● **COMPLETE THE FOLLOWING**:
1) Update the passage of the abstract starting at "Sergey Mikhailovich Afonin (PhD)" and ending at "medals VDNKH Russia.", putting "patents" in place of "inventions".
2) Answer these questions about the abstract.
(a) On what dates and in what city was the conference held?
(b) In what year did Afonin complete his PhD?
(c) How many scientific papers has he contributed to professional publication?

● **TEXT**:
Structural-parametric model of piezoactuator nanodisplacement

3^rd International Conference on High Energy Physics

December 11-12, 2017 | Rome, Italy

Sergey Mikhailovich Afonin

National Research University of Electronic Technology MIET, Russia

Posters & Accepted Abstracts: J Astrophys Aerospace Technol

Abstract :

Piezoactuator nanodisplacement is used in the majority of nanomanipulators for nanotechnology, nanobiology, power engineering, microelectronics, astronomy for large compound telescopes, antennas satellite telescopes and adaptive optics equipmen and for scanning tunneling microscopes (STMs), scanning force microscopes (SFMs), and atomic force microscopes (AFMs). Piezoactuator - piezomechanical device (piezoplate) intended for actuation of mechanisms, systems or management based on the piezoelectric effect, converts electrical signals into mechanical movement or force. The investigations of static and dynamic characteristics of a piezoactuator of nano- and micrometric movements as the control object are necessary for calculation of piezodrive mechatronics systems. By solving the wave equation using the Laplace transform with allowance for the corresponding equations of the piezoeffect, the boundary conditions on loaded working surfaces of the piezoactuator, the strains along the coordinate axes, it is possible to construct the structural parametric model of the piezoactuator. The transfer functions and the parametric structure scheme for the piezoactuator of the longitudinal, transverse, shift piezoeffects are obtained from the set of equations describing the corresponding structural-parametric model of the piezoactuator. Structuralparametric model, decision wave equation and transfer functions of the piezoactuator are obtained using kinematics of deformable bodies. Effects of geometric and physical parameters of the piezoactuator and external load on its dynamic characteristics are determined. For calculation of mechatronics systems for nanometric movements with the piezoactuator the parametric structural schematic diagrams and the transfer functions of the piezoactuator are obtained. Static and dynamic characteristics of the piezoactuator are determined. The generalized structural-parametric model of the piezoactuator provides the determination of its transfer functions and use automatic control theory for finding static and dynamic characteristics of the piezoactuator nanodisplacement.

Biography :

Sergey Mikhailovich Afonin (PhD) is an Associate Professor in Department of Intellectual Technical Systems of National Research University of Electronic Technology (Moscow Institute of Electronic Technology MIET). He is a graduate of the National Research University of Electronic Technology MIET, Engineer in Electronic Technology, 1976. He completed his PhD in Electronic Technology Engineering and Control Systems in MIET during 1982. He received Academic title of Senior Researcher in MIET 1991; Aspirant MIET 1976–79; Junior Researcher MIET 1979–82; Senior Researcher MIET 1983–93; Associate Professor at MIET since 1993 to present time. He has contributed more than 200 scientific papers to professional publication and 16 inventions. He was the Recipient Silver medal VDNKH Russia and two Bronze medals VDNKH Russia.

● **EXCERPTED RECORDS**:
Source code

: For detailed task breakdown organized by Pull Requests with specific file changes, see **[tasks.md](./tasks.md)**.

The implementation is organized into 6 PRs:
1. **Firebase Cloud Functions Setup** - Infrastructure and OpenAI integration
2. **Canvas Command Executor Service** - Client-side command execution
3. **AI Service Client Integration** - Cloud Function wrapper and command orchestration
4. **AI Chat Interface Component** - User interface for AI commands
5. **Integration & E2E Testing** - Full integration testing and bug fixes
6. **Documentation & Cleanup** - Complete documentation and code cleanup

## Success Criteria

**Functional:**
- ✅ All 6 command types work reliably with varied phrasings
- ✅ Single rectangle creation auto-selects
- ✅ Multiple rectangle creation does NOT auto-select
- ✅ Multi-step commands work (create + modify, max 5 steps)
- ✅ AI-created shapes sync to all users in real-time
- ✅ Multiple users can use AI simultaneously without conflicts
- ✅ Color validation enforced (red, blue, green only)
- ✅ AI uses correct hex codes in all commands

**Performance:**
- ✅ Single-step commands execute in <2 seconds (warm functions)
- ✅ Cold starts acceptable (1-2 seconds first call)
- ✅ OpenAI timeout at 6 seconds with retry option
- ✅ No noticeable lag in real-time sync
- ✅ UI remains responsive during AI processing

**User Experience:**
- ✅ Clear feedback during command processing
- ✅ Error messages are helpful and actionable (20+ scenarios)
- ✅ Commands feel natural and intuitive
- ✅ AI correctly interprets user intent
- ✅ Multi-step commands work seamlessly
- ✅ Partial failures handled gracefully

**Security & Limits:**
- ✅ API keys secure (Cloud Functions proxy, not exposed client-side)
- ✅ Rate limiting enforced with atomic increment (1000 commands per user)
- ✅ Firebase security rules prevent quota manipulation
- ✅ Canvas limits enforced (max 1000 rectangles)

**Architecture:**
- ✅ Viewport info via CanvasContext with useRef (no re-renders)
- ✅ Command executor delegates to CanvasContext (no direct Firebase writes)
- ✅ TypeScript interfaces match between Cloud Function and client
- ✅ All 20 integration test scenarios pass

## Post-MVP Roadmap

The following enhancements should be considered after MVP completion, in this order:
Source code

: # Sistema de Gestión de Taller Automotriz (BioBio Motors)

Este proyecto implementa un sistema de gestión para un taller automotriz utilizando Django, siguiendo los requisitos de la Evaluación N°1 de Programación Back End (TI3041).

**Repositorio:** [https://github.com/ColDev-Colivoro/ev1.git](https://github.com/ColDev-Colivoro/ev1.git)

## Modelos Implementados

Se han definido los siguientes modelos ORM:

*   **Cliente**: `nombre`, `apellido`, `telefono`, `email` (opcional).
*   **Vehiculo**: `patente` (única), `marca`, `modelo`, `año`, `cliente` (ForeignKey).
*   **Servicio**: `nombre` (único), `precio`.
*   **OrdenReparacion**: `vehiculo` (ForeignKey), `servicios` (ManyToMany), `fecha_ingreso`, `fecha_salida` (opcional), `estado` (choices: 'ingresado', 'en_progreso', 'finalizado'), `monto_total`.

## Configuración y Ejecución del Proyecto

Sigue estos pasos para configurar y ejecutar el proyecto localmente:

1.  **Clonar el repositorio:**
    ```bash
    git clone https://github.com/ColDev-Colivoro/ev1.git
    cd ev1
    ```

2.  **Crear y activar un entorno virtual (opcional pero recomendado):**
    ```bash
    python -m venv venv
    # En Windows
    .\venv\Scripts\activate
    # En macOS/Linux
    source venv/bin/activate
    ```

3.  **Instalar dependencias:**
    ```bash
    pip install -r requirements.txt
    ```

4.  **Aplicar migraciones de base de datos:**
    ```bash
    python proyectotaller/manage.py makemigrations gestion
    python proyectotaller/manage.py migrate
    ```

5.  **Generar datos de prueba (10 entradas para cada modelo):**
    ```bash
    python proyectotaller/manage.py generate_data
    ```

● **SOLUTIONS IN ORDER**:
1)
Sergey Mikhailovich Afonin (PhD) is an Associate Professor in Department of Intellectual Technical Systems of National Research University of Electronic Technology (Moscow Institute of Electronic Technology MIET). He is a graduate of the National Research University of Electronic Technology MIET, Engineer in Electronic Technology, 1976. He completed his PhD in Electronic Technology Engineering and Control Systems in MIET during 1982. He received Academic title of Senior Researcher in MIET 1991; Aspirant MIET 1976–79; Junior Researcher MIET 1979–82; Senior Researcher MIET 1983–93; Associate Professor at MIET since 1993 to present time. He has contributed more than 200 scientific papers to professional publication and 16 patents. He was the Recipient Silver medal VDNKH Russia and two Bronze medals VDNKH Russia.

2)
(a) December 11-12, 2017, in Rome, Italy.
(b) 1982.
(c) More than 200.